The chairman in his award takes the view that this position was a fifth position within a group and with that I disagree. As far as the work distribution is concerned Ironman and Sulston are both in the same category, as both were Equipment Technician. Whether the Equipment Techniciansí share of the work was a 35% or 32% does not in my opinion in any way take away the provisions of Article 14a, Clause 1b. The chairman in his award takes the position that the General Technicianís position which was bulletined was within a group of five and disqualifies Mr. Ironman using the 68%-32% mix as the correct one. I take the position that if that is the case, neither Mr. Sulston or any other Equipment Technician could qualify.

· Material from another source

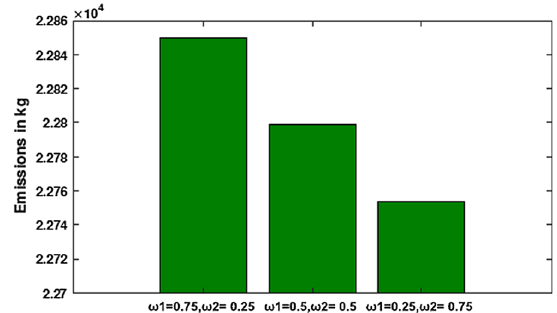
Fig. 7 Impact of ω 1 and ω 2 on emission of network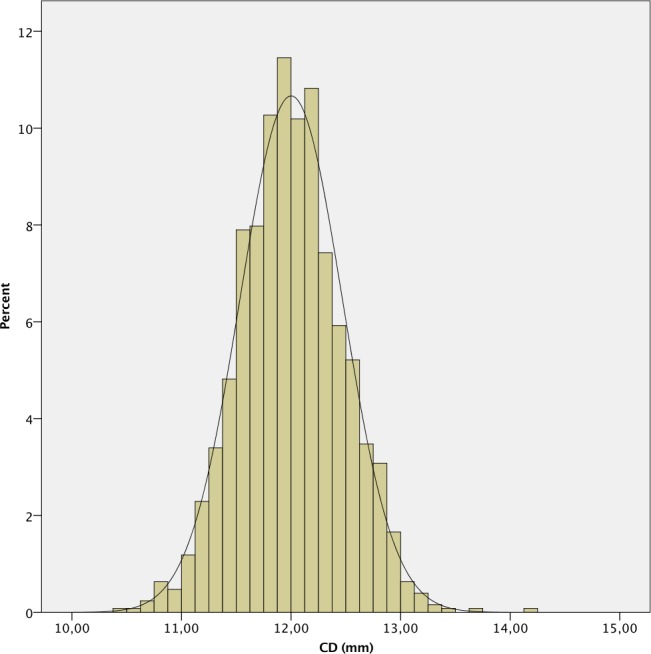
Histogram of corneal diameter (CD) of the study population.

However that was not the position of the Company. They accepted Mr. Sulston regardless of whether the Equipment Technician portion was 20%, 50% or 32%, and gave them training, and declared Mr. Sulston as the successful applicant on the 1972 position. They did not provide Mr. Ironman with training, nor the opportunity of securing it, and disqualified him. Therefore in my opinion the Chairman in his award made a bad decision as he should have ignored the 68%-32% mix claim of the Company and disregard that argument.
This would put Mr. Ironman and Mr. Sulston on a par in respect to the percentage in the mix, which I believe would have been the correct decision to make.

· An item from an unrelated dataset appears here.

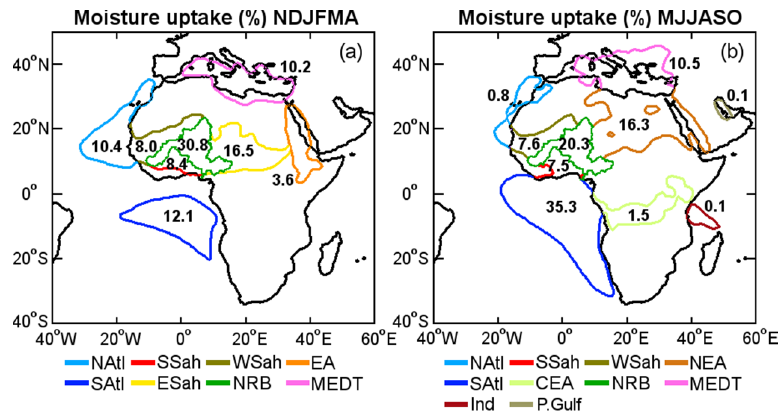
Figure 9. Percentage moisture uptake ( (E – P) > 0) by the NRB over the climatological sources during NDJFMA ( a ) and MJJASO ( b ). The colour contours indicates the boundaries of the moisture sources in both seasons.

The only difference between the two applicants was simply that Mr. Ironman while being senior received no training by the Company, and Mr. Sulston was the junior and received training.

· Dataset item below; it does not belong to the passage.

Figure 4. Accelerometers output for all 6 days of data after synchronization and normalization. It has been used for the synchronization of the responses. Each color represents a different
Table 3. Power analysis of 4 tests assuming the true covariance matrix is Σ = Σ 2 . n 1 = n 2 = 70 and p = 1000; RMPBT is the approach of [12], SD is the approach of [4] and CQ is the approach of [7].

There was no training bulletin either in 1971 when the four positions were filled nor in 1972 when the fifth position was bulletined. Thus while, Sulston bid in the position in 1971 and received the training and therefore could qualify in 1972, Ironman was disqualified. He was declared unqualified because he hadnít taken training.
By upholding the Companyís position in the award in this case and considering the situation from the evidence presented it paves the way for all future General Technician positions being established in Winnipeg or throughout that region, or new positions coming up, the seven employees that received training in 1971 would receive all the preference, and they would be given all the General Technician positions, before Ironman or any other Equipment Technician could receive the training to qualify. It might be two, five, or ten years, but until those seven have obtained positions, no one else would be able to qualify.
Surely this was never the intent of Article 14a Clause 2b. It would result in absolute discrimination and would notify the benefits of seniority to all other employees.
Where the Agreement reads the senior qualified employee for the position of General Technician one must contemplate the need for training. Otherwise employees are denied the benefit of seniority.
The Company admits had Mr. Ironman received the training he would have been given the preference for the position. Clause 5 of Article 14a makes it mandatory for the Company to provide the training required by the applicant.
During his argument the Union Counsel named various other articles in the Agreement that refer to training. For example Clause 5 of Article 14a, referred to previously, Clause 6 provides for what takes place if training is delayed. Article 12, Clause 7 provides for training also. Even Article 5, Clause 12 contemplates training will be provided.
Thus as far as I am concerned the Company were required to provide training to Mr. Ironman before they could disqualify him, which they failed to do.
I therefore regret that I have to dissent from the decision of the Chairman of the Board and believe that the Board should have declared the Company in violation of Article 14a, Clause 2b of the Collective Agreement.
Dated at Toronto Ontario, July 17th, 1975.